Embaixo de todo esse excesso de informações visuais, temos (de modo bem claro, até) a relação que o diretor busca estabelecer com o personagem Bob Archer. Se muitas vezes ele adota o ponto de vista subjetivo do personagem – geralmente para descrever o que vê por meio dos visores digitais e o efeito da substância D que induz sempre ao engano visual - , seu esforço maior é tentar apreender algo dele além desses efeitos de imagem, sobretudo em sua relação apaixonada com a personagem de Winona Ryder – que, inclusive, é a que mais se esconde, mais escapa da consumação do sentimento de ambos, como se isso fosse revelar algo de autêntico que ela insiste em esconder. Veremos, no fim do filme, o que, o porquê e como sua personagem se esconde de Keanu Reeves, como ela tem de falsear sua relação com ele para realmente conseguir ter algum contato real, autêntico. É justamente nessa relação (e não só) que reconhecemos o Linklater que estamos acostumados: o cineasta que acredita que o jogo cênico das emoções (Antes do Pôr do Sol, sobretudo) é capaz de fazer transparente qualquer princípio de encenação. O que os personagens dizem e pretendem “parecer ser” para seu interlocutor, nem sempre é o que de fato vemos.
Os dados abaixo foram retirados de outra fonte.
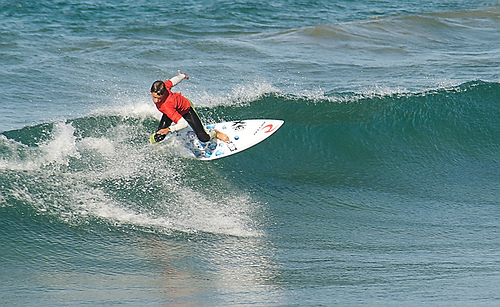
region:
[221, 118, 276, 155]
surfboard in the water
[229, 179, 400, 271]
water in the ocean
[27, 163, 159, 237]
waves on the water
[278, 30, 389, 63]
the water is calm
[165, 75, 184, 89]
arm of the man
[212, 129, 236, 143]
foot on the surfboard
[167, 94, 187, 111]
shirt on the man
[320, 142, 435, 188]
the wave is green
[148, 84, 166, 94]
cap on the man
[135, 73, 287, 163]
surfer riding a wave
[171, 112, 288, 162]
white surfboard on the water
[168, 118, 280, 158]
stickers and logos on white surfboard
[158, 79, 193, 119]
red shirt worn by surfer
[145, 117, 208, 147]
black wetsuit pants worn by surfer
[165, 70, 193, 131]
white sleeves of surfer's shirt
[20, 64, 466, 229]
white spray of the wave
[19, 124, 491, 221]
swell of the wave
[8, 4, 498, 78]
ocean waters behind wave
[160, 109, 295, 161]
surfboard coming out of the wave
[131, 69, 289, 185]
the boy is surfing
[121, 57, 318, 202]
the boy is surfing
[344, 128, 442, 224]
the water is green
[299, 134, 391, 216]
the water is green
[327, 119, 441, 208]
the water is green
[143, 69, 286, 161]
a man is on a surfboard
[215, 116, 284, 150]
nose of a surfboard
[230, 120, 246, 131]
a logo on a surfboard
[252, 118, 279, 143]
a logo on a surfboard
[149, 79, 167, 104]
head of a boy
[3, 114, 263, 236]
a wave is crashing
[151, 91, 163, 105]
face of a man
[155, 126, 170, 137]
a person's hand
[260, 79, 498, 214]
a wave that is about to crash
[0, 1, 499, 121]
choppy ocean water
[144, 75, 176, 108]
the head of a man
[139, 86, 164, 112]
the nose of a man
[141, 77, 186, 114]
the hair of a man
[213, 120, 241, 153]
the foot of a man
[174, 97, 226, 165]
the leg of a man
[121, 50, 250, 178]
a man in the water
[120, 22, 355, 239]
a wave in the ocean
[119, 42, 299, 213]
a surfboard in the water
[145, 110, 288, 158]
white surfboard in the water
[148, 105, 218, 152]
black colored pants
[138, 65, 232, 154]
person on a surfboard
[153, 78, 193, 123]
red colored tee shirt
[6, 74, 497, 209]
wave in the water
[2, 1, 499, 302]
body of green water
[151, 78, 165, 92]
brown hair on a surfer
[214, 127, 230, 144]
bare left foot on the board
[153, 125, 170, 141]
left hand of the surfer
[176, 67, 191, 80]
right hand of the surfer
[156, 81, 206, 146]
man usisng a black sport pants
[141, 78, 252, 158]
boy over the surfboard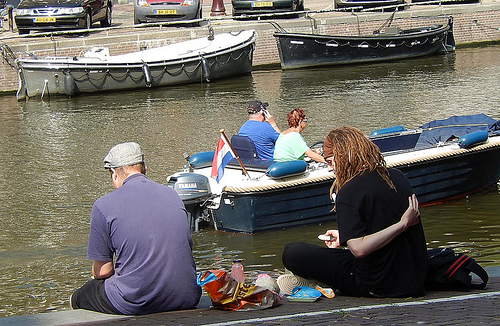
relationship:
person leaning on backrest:
[235, 103, 277, 162] [223, 135, 262, 157]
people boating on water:
[235, 98, 329, 165] [1, 42, 498, 315]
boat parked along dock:
[1, 27, 259, 97] [4, 6, 485, 89]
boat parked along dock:
[275, 18, 461, 68] [4, 6, 485, 89]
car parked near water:
[12, 0, 114, 38] [1, 42, 498, 315]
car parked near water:
[131, 0, 203, 26] [1, 42, 498, 315]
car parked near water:
[229, 0, 305, 21] [1, 42, 498, 315]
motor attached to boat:
[163, 176, 229, 234] [163, 112, 498, 239]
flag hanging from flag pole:
[202, 127, 253, 181] [218, 127, 256, 183]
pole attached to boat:
[206, 128, 248, 189] [174, 129, 495, 217]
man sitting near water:
[68, 141, 207, 318] [1, 42, 498, 315]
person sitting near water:
[271, 114, 438, 294] [1, 42, 498, 315]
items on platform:
[196, 257, 335, 312] [0, 260, 498, 324]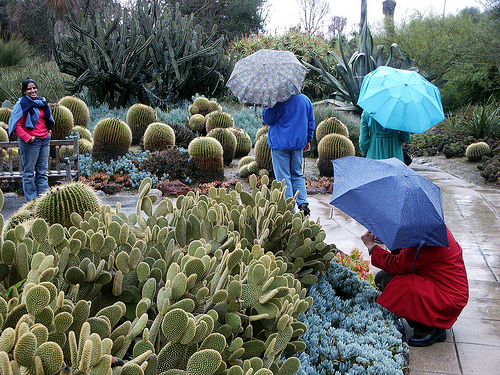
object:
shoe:
[410, 322, 447, 348]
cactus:
[465, 142, 490, 164]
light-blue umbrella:
[356, 65, 445, 134]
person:
[261, 93, 314, 215]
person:
[360, 227, 469, 348]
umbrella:
[225, 48, 305, 108]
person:
[358, 108, 411, 166]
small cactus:
[189, 113, 204, 131]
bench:
[0, 137, 82, 181]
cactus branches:
[50, 0, 235, 109]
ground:
[404, 178, 500, 375]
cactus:
[160, 308, 188, 346]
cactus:
[315, 132, 355, 173]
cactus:
[187, 136, 224, 176]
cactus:
[90, 117, 134, 162]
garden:
[0, 0, 500, 375]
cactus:
[143, 122, 176, 150]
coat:
[371, 229, 469, 330]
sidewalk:
[0, 156, 498, 371]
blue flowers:
[292, 255, 412, 375]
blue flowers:
[74, 151, 169, 187]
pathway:
[446, 178, 488, 240]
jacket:
[262, 94, 315, 151]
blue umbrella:
[327, 156, 450, 252]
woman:
[9, 78, 55, 204]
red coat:
[356, 218, 480, 330]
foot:
[408, 326, 447, 346]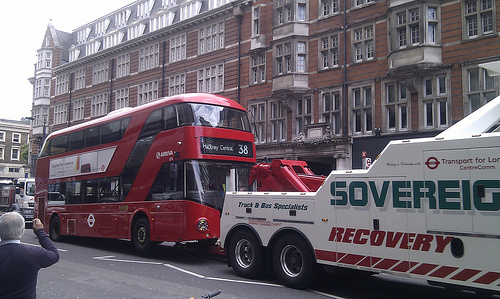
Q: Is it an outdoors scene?
A: Yes, it is outdoors.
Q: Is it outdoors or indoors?
A: It is outdoors.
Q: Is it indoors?
A: No, it is outdoors.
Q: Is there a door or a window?
A: Yes, there is a window.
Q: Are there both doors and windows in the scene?
A: No, there is a window but no doors.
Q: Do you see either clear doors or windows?
A: Yes, there is a clear window.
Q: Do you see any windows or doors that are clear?
A: Yes, the window is clear.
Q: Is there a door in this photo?
A: No, there are no doors.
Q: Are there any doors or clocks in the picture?
A: No, there are no doors or clocks.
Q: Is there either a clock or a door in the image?
A: No, there are no doors or clocks.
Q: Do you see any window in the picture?
A: Yes, there is a window.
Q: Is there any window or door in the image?
A: Yes, there is a window.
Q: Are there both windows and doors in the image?
A: No, there is a window but no doors.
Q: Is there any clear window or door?
A: Yes, there is a clear window.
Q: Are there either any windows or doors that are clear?
A: Yes, the window is clear.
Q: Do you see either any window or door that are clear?
A: Yes, the window is clear.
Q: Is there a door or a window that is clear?
A: Yes, the window is clear.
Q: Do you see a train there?
A: No, there are no trains.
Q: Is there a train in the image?
A: No, there are no trains.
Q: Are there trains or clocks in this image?
A: No, there are no trains or clocks.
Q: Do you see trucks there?
A: Yes, there is a truck.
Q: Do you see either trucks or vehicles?
A: Yes, there is a truck.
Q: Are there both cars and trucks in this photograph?
A: No, there is a truck but no cars.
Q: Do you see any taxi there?
A: No, there are no taxis.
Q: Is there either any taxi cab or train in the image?
A: No, there are no taxis or trains.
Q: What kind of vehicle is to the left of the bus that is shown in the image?
A: The vehicle is a truck.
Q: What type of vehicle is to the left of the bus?
A: The vehicle is a truck.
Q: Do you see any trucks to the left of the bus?
A: Yes, there is a truck to the left of the bus.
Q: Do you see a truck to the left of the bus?
A: Yes, there is a truck to the left of the bus.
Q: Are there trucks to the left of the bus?
A: Yes, there is a truck to the left of the bus.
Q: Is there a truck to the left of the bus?
A: Yes, there is a truck to the left of the bus.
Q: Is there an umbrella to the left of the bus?
A: No, there is a truck to the left of the bus.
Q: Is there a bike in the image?
A: No, there are no bikes.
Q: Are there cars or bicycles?
A: No, there are no bicycles or cars.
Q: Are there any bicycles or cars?
A: No, there are no bicycles or cars.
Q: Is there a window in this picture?
A: Yes, there are windows.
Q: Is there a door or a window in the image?
A: Yes, there are windows.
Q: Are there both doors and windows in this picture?
A: No, there are windows but no doors.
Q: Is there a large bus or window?
A: Yes, there are large windows.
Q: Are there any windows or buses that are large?
A: Yes, the windows are large.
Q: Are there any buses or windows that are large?
A: Yes, the windows are large.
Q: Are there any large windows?
A: Yes, there are large windows.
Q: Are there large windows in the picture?
A: Yes, there are large windows.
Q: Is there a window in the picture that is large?
A: Yes, there are windows that are large.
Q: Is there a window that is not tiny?
A: Yes, there are large windows.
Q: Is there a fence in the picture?
A: No, there are no fences.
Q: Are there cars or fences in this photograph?
A: No, there are no fences or cars.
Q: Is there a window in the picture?
A: Yes, there is a window.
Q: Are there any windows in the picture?
A: Yes, there is a window.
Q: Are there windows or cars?
A: Yes, there is a window.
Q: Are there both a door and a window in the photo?
A: No, there is a window but no doors.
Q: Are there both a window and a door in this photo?
A: No, there is a window but no doors.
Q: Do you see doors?
A: No, there are no doors.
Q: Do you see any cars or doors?
A: No, there are no doors or cars.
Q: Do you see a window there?
A: Yes, there is a window.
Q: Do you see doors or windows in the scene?
A: Yes, there is a window.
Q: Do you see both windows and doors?
A: No, there is a window but no doors.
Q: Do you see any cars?
A: No, there are no cars.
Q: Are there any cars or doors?
A: No, there are no cars or doors.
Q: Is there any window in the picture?
A: Yes, there is a window.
Se a política das relações aparece no furor infanto-juvenil de A Escola do Rock e Sujou...Chegaram os Bears, no básico essencial dos seus filmes com Julie Delpy e Ethan Hawke, na guerra de poderes entre os adolescentes colegiais em Jovens, Loucos e Rebeldes, aqui, ele procura entendê-la em um contexto em que essas relações são intermediadas por imagens falsas e relações de poder. Certamente, o resultado é angustiante, porque fica no ar uma questão (a formulação - dentre toda a impureza dessa nova ordem das imagens - de uma política das relações) e um desejo (o trunfo, da experiência autêntica). Desencantado, Richard Linklater faz de O Homem Duplo seu filme mais melancólico.